Caution: Diet is Not Always a Benign Intervention in Patients with GI Disorders

While often viewed as a holistic and natural approach to IBS care, diet change in the GI patient population may come with some unintended consequences. Of great interest and concern is the association of disordered eating particularly in the face of food fear, or a condition called avoidant restrictive food intake disorder (ARFID). ARFID was first included in the Diagnostic and Statistical Manual of Mental Disorders, 5th Edition in 2013, with a proposed subgroup highlighted by a pathologic restriction resulting from a fear of negative effects associated with eating.33 Further, individuals with past or a current eating disorder (ED) may develop GI symptoms as a consequence from their disordered eating behaviors.

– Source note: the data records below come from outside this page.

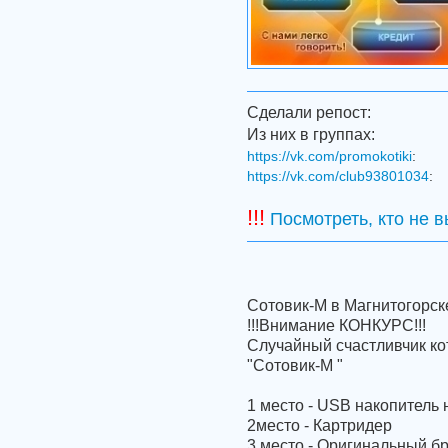
Сделали репост:
Из них в группах:
https://vk.com/promokotiki
:
https://vk.com/club93801034
:
!!!
Посмотреть, кто не 
Сотовик-М в Магнитогорск
!!!Внимание КОНКУРС!!!
Случайный счастливчик ко
"Сотовик-М "
1 место - USB накопитель 
2место - Картридер
3 место - Оригинальный б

Malnutrition, for instance, can lead to pelvic floor dysfunction due to muscle atrophy, a predictor of abdominal distention and constipation.34 It can be challenging to determine whether GI symptoms are intrinsic features of EDs or consequences of malnutrition resulting from behaviors such as laxative misuse, self-induced vomiting, or food restriction. 

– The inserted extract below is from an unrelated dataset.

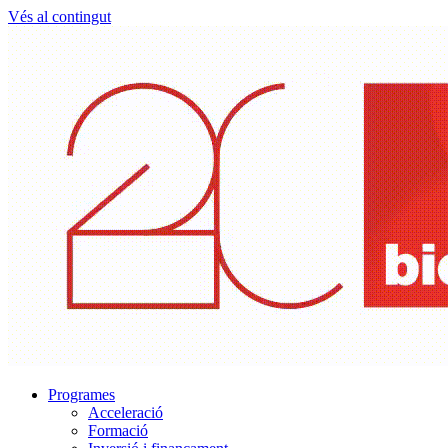
Vés al contingut
Programes
Acceleració
Formació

Table 5. FODMAP Rich Foods Excluded in the Gentle Low-FODMAP Diet 

Food Group Common High-FODMAP Sources 
Grains Wheat, rye 
Vegetables Onion, leek, cauliflower, mushrooms (button) 
Fruit Apple, pear, dried fruit, stone fruit, watermelon 
Dairy Lactose containing milk or yogurt 
Protein Legumes (e.g., beans, lentils, chickpeas)

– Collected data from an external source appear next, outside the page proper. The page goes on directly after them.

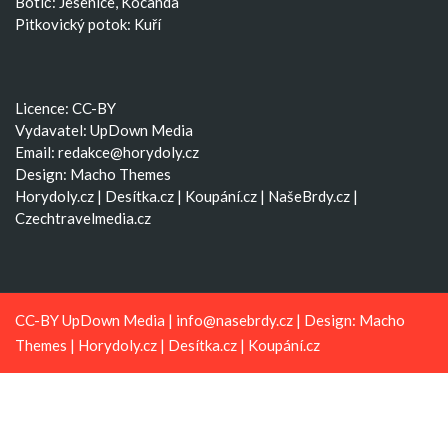
Botič: Jesenice, Kocanda
Pitkovický potok: Kuří
Licence: CC-BY
Vydavatel: UpDown Media
Email:
redakce@horydoly.cz
Design:
Macho Themes
Horydoly.cz
|
Desítka.cz
|
Koupání.cz
|
NašeBrdy.cz
|
Czechtravelmedia.cz
CC-BY UpDown Media |
info@nasebrdy.cz
| Design:
Macho
Themes
|
Horydoly.cz
|
Desítka.cz
|
Koupání.cz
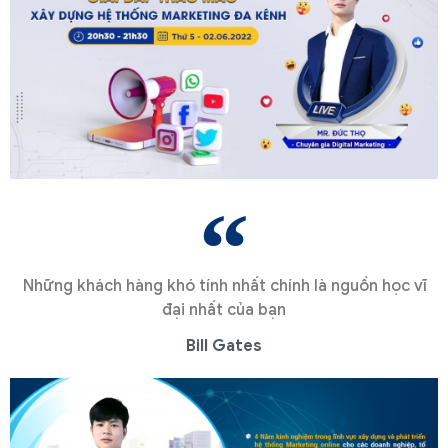
Những khách hàng khó tính nhất chính là nguồn học vĩ
đại nhất của bạn
Bill Gates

Healthcare providers in GI are indeed faced with a patient population at risk for disordered eating. One systematic review and meta-analysis found 23.4%of patients with GI disease (n=691) displayed disordered eating patterns.35 Screening for food fear (Nine Item Avoidant/Restrictive Food Intake Disorder Screen (NIAS)) or eating disorders (Eating Attitudes (EAT-26)) can help assess for maladaptive eating behaviors.36,37 With a positive screening for ARFID or ED, a referral to an ED therapist for a clinical diagnosis and management would be the next step.34,38 It is important to note, there is a need for validated ARFID and ED screening tools in the GI patient population. The NIAS can be used to screen for ARFID among patients with IBS; however, the IBS patient population is different than the population NIAS was developed in, and the validity is a bit unclear.37,38 While disordered eating behaviors benefit from eating disorder expert care, it’s important a GI provider remain engaged in GI care as needed.38

Conclusion

The low-FODMAP diet has emerged as a valuable therapeutic tool for managing IBS, offering symptom relief through strategic carbohydrate restriction. It’s complexity and restrictive nature underscore the critical role of GI-Expert RDs in guiding patients through its phases, ensuring nutritional adequacy, helping guide a positive food relationship and mitigating any potential nutrient and diet related health risks. There is growing interest and initial research underway into less restrictive approaches to the low-FODMAP diet, such as “FODMAP Gentle” and “FODMAP Simple”. Given the increasing concern that elimination diets may lead to disordered eating patterns or worsen conditions such as ARFID, especially among GI patients, the aim is to offer individuals with IBS a personalized and as liberal a diet as possible, while still effectively managing symptoms. Ideally, this approach should be initiated and monitored by a qualified GI-expert RD whenever feasible.